=== Section Start ===
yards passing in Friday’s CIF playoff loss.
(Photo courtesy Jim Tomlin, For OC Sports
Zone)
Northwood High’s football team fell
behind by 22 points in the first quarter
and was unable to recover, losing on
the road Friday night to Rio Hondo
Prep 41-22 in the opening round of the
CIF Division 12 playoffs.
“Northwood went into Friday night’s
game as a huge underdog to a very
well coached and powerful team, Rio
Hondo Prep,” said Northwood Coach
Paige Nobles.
=== Section End ===
Reproduce the records above verbatim, keeping every line break and punctuation mark unchanged.

yards passing in Friday’s CIF playoff loss.
(Photo courtesy Jim Tomlin, For OC Sports
Zone)
Northwood High’s football team fell
behind by 22 points in the first quarter
and was unable to recover, losing on
the road Friday night to Rio Hondo
Prep 41-22 in the opening round of the
CIF Division 12 playoffs.
“Northwood went into Friday night’s
game as a huge underdog to a very
well coached and powerful team, Rio
Hondo Prep,” said Northwood Coach
Paige Nobles.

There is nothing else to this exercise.